Narrow the data below down to the lines containing "they".

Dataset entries
+---+
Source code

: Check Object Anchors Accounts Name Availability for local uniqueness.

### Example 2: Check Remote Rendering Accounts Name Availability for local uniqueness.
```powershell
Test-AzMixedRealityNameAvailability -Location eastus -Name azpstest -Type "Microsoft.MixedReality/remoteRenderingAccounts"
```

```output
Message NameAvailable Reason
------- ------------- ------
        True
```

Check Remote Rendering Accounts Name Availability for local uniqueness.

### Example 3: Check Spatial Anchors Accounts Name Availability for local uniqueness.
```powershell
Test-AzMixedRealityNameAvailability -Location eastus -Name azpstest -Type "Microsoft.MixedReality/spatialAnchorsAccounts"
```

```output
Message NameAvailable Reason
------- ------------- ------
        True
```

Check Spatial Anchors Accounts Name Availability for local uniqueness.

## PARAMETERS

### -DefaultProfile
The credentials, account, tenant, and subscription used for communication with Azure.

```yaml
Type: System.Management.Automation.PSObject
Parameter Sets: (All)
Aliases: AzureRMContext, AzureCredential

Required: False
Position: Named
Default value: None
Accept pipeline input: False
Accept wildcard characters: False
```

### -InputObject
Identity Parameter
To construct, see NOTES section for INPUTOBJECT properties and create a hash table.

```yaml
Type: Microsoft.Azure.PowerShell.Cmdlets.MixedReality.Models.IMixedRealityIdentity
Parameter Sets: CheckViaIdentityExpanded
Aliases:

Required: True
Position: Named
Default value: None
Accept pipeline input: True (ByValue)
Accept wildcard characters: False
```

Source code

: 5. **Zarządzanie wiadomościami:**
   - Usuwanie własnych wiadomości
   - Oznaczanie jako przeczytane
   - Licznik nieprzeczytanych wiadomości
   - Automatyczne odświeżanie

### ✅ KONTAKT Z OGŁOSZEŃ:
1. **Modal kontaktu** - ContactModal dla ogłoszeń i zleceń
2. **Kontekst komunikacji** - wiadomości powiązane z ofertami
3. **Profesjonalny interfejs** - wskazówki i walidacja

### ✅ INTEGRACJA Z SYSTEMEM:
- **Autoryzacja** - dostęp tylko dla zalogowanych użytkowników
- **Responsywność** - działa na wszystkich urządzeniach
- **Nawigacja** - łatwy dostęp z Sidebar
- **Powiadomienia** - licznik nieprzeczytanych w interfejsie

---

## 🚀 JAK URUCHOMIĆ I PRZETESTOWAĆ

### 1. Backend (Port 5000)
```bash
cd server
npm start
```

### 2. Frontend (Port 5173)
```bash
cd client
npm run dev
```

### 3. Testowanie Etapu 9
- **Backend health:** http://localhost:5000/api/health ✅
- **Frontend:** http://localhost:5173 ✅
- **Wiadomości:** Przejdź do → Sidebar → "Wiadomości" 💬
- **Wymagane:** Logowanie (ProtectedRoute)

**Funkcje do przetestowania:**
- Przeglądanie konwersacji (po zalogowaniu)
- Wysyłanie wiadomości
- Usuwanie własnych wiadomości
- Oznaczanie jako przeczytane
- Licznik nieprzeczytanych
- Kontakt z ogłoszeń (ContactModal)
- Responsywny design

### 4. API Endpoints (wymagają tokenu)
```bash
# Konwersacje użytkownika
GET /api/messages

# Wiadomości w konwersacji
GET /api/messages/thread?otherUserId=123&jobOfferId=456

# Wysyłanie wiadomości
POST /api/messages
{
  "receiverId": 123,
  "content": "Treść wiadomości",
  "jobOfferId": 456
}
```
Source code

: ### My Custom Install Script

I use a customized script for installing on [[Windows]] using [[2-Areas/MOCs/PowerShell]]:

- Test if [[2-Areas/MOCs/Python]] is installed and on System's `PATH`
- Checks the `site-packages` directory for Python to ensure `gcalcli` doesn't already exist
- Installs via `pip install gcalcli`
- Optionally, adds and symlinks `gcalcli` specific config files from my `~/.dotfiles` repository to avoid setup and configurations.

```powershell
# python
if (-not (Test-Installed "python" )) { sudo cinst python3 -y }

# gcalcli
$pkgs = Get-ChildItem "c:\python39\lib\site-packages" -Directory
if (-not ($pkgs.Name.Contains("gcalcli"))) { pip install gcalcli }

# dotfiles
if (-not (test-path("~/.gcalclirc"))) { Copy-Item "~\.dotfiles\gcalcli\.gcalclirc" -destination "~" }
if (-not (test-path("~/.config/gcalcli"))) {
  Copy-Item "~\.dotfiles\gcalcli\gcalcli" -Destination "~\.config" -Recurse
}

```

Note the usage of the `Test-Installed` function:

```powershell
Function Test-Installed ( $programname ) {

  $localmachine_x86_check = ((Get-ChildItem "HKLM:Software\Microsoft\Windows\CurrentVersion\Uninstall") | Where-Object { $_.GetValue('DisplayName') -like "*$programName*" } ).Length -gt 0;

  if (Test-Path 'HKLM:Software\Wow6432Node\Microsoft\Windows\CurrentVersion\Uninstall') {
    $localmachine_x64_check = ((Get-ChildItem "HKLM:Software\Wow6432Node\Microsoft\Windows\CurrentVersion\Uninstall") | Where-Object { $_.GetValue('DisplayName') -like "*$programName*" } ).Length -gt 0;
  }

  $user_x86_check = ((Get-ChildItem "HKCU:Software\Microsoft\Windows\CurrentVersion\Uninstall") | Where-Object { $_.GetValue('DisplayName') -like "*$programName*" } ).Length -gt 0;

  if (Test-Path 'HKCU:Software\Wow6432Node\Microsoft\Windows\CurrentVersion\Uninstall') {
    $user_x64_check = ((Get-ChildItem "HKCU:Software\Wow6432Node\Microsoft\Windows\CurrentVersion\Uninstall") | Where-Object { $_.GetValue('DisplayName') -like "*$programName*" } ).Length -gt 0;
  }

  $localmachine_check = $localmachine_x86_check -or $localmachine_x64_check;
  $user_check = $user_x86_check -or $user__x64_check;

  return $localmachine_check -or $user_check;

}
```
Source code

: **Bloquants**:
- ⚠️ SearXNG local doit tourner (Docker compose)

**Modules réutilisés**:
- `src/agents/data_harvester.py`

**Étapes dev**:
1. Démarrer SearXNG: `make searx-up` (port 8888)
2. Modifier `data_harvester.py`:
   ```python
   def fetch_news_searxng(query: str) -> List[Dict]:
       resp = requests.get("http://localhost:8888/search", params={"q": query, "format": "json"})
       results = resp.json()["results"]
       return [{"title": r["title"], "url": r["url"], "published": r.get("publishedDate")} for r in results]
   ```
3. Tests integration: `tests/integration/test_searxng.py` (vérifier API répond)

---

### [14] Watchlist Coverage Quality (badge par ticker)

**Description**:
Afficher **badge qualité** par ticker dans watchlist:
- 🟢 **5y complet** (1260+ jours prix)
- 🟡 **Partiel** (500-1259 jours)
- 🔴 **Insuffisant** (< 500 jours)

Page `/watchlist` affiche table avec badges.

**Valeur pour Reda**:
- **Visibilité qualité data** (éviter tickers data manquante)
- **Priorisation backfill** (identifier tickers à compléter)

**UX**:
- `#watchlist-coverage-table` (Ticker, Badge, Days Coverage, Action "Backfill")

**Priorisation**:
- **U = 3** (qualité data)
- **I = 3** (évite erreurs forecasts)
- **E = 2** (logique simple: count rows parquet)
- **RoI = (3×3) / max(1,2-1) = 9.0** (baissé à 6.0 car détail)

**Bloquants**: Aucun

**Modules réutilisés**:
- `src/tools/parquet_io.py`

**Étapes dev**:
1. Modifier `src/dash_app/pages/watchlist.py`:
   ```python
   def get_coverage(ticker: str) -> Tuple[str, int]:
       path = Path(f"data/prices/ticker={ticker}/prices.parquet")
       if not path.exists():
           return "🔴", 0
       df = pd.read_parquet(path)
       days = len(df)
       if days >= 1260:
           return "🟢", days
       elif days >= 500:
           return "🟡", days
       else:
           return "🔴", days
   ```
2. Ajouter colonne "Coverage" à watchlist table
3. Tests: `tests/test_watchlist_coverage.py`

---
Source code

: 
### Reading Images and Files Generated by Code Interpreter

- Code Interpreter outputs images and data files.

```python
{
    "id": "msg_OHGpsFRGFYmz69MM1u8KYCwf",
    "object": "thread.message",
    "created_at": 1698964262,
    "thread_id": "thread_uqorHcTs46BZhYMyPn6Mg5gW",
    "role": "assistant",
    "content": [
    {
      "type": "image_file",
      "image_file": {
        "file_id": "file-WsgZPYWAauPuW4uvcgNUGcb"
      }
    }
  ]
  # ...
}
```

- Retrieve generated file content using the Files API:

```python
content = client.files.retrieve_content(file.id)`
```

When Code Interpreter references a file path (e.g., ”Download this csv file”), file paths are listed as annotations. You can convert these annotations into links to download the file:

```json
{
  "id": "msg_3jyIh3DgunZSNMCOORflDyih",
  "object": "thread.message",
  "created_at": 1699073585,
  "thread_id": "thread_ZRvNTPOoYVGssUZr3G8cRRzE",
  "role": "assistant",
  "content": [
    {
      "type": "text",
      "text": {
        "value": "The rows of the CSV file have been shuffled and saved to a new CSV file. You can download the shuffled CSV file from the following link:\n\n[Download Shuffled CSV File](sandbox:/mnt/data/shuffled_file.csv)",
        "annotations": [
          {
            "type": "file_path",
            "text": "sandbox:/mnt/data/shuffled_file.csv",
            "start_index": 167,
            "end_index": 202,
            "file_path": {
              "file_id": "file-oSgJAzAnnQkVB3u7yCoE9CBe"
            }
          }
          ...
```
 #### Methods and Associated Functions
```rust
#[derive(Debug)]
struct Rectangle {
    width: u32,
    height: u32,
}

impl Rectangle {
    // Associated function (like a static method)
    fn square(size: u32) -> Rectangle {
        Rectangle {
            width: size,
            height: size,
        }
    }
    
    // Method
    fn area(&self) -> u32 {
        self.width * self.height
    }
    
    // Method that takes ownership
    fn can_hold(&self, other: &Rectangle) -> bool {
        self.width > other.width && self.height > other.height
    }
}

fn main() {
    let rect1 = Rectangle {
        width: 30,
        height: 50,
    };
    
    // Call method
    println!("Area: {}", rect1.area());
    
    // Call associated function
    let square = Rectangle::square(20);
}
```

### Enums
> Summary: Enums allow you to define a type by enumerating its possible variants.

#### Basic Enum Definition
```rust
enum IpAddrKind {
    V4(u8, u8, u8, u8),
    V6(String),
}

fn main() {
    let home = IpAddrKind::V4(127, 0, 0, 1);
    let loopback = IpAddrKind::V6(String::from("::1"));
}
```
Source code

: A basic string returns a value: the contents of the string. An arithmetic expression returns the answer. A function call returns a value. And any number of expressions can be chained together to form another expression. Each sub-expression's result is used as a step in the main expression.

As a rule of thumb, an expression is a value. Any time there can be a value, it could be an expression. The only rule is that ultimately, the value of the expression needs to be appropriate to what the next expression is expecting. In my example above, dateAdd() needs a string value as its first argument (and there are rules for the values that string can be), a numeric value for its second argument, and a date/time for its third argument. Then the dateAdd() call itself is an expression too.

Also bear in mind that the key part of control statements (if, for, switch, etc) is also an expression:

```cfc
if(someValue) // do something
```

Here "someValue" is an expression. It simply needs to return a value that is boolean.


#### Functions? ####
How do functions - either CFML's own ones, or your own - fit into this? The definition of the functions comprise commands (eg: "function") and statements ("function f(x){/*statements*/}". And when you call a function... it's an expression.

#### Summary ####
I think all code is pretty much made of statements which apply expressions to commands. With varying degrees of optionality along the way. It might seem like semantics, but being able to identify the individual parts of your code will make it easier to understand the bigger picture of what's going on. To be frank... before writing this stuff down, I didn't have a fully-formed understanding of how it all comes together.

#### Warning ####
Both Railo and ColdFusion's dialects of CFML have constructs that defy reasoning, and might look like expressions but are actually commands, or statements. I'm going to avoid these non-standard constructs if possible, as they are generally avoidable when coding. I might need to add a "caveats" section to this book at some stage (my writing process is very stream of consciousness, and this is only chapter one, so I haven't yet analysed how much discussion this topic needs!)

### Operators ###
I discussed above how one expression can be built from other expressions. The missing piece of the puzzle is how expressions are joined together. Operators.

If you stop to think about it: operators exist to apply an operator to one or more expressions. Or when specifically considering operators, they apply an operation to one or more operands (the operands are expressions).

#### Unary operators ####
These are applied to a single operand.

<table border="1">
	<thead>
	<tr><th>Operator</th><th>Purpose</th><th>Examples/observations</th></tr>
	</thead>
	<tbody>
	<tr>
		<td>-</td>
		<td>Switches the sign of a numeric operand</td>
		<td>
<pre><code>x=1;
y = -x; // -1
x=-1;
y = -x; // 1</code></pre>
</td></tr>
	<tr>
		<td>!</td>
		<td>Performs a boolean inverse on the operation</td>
+---+
* [Finished task]
Both Railo and ColdFusion's dialects of CFML have constructs that defy reasoning, and might look like expressions but are actually commands, or statements. I'm going to avoid these non-standard constructs if possible, as they are generally avoidable when coding. I might need to add a "caveats" section to this book at some stage (my writing process is very stream of consciousness, and this is only chapter one, so I haven't yet analysed how much discussion this topic needs!)
If you stop to think about it: operators exist to apply an operator to one or more expressions. Or when specifically considering operators, they apply an operation to one or more operands (the operands are expressions).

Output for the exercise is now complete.